_Brief:_ In the article below on nursing home investors, over how many years do investors calculate their free cash flow before investing their money?

_Selected passage:_
By:
Dave Kingsley
Nursing Home Investors Care about Cash Flow. They are Not Into Charitable Care.
It’s amazing to me how far nursing home industry lobbyists are getting with their hardship pleas. At this time they are being rewarded by legislatures for letting their workforce deteriorate to a crisis level. There are some simple truths – perhaps simple logic – regarding why qualified, competent medical professionals are hard to find these days.
Let’s start with the cutting edge of corporate finance: the “time value of money.” Investors calculate their free cash flow over five years before investing their money. Their decision is based on yearly cash flow discounted to the present time. This means that they determine what a dollar is worth at the present time versus what it will be worth in 1, 2, 3, 4, or 5 years if invested in a project or business. I won’t bother my readers with the formula for determining “net present value,” but debt financing of real estate and tax arbitrage play a major role in that calculation.
In the case of the nursing home industry, real estate is debt financed. Reimbursement for capital costs such as depreciation and interest typically exceed payment on loan principal and flow into the cash channel that will be “earnings” pocketed by investors. At some point, principals will equal and begin to exceed returns from real estate and debt tax advantages. The property will be flipped at that point.
Keeping food costs low, paying substandard wages, dangerously low staffing, and putting sick, fragile, elderly and disabled people in a room with a stranger are techniques for increasing cash flow from Medicare, Medicaid, self pay, managed care, and whatever other form of third party payer reimbursing care.
Why Would Investors Be in The Nursing Home Business if It Weren’t A Profitable Business?
Because privatized, tax-funded, medical care is financialized (finance overrides medical care) decisions regarding care are frequently and generally based on financial metrics. The quality of care is confined within the parameters of expected cash flow (discussed above). Furthermore, with “cash as King,” immediacy of returns rather than long-term planning and reinvestment for a better medical care system in the future drives decision making about staffing and overall conditions in acute care, long-term, and skilled nursing facilities.

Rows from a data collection

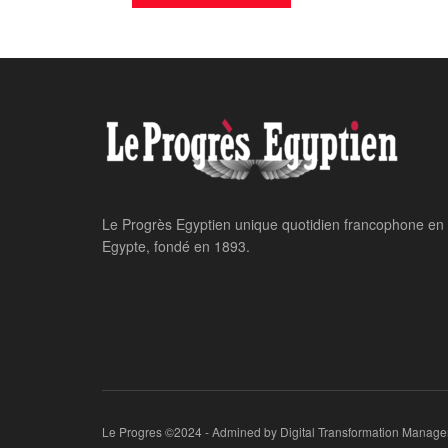
Home
Tourisme
Palais de Montaz
irremplaçable
LE PROGRES STAFF
May 27, 2024
Tou
par
in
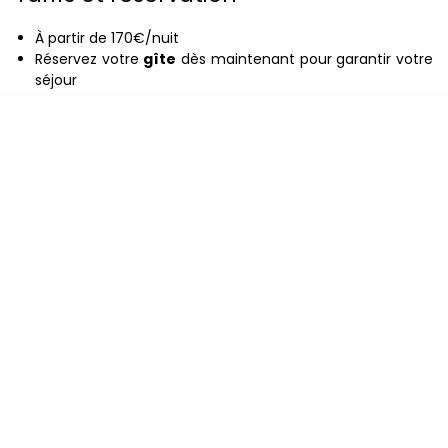
À partir de 170€/nuit
Réservez votre
gîte
dès maintenant pour garantir votre
séjour
LES CHAMBRES D'HÔTES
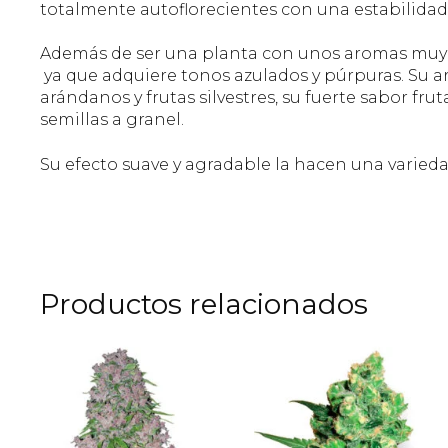
totalmente autoflorecientes con una estabilid
Además de ser una planta con unos aromas muy p
ya que adquiere tonos azulados y púrpuras. Su
arándanos y frutas silvestres, su fuerte sabor fru
semillas a granel.
Su efecto suave y agradable la hacen una varieda
Productos relacionados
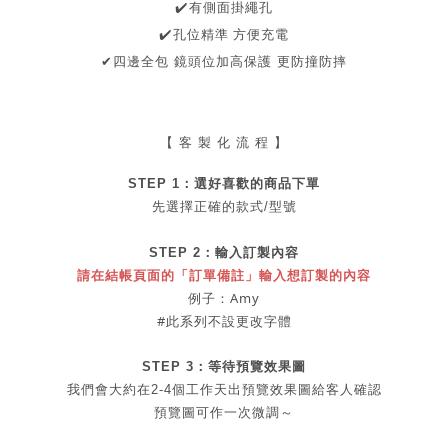
✔
️有側面掛繩孔
️
孔位精準 方便充電
✔
✔
四邊全包 鏡頭位加高保護 更防撞防摔
【 客 製 化 流 程 】
STEP 1：
選好喜歡的商品
下單
先選擇正確的款式/型號
STEP 2：
輸入訂製內容
請在結帳頁面的「訂單備註」輸入想訂製的內容
例子：Amy
#此系列不設更改字體
STEP 3：等待預覽效果圖
我們會大約在2-4個工作天出
預覽
效果圖給客人確認
預覽圖可作一次微調～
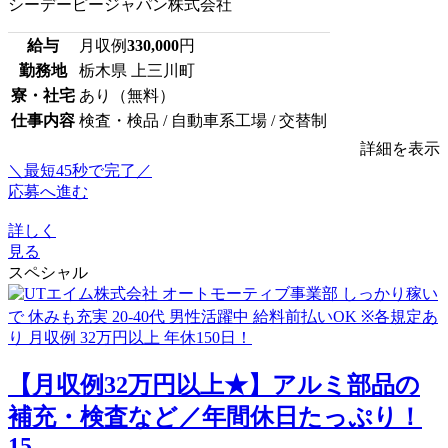
シーデーピージャパン株式会社
給与
月収例
330,000
円
勤務地
栃木県 上三川町
寮・社宅
あり（無料）
仕事内容
検査・検品 / 自動車系工場 / 交替制
詳細を表示
＼最短45秒で完了／
応募へ進む
詳しく
見る
スペシャル
【月収例32万円以上★】アルミ部品の
補充・検査など／年間休日たっぷり！
15...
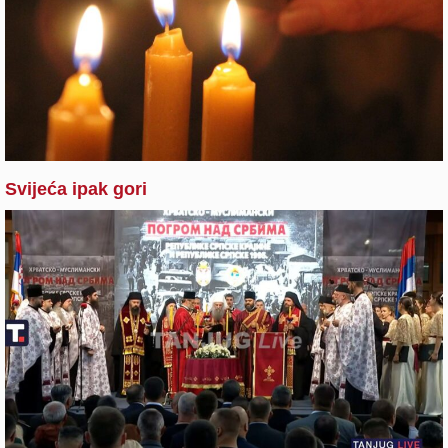
Svijeća ipak gori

_Solution for this exercise:_ They calculate it over five years.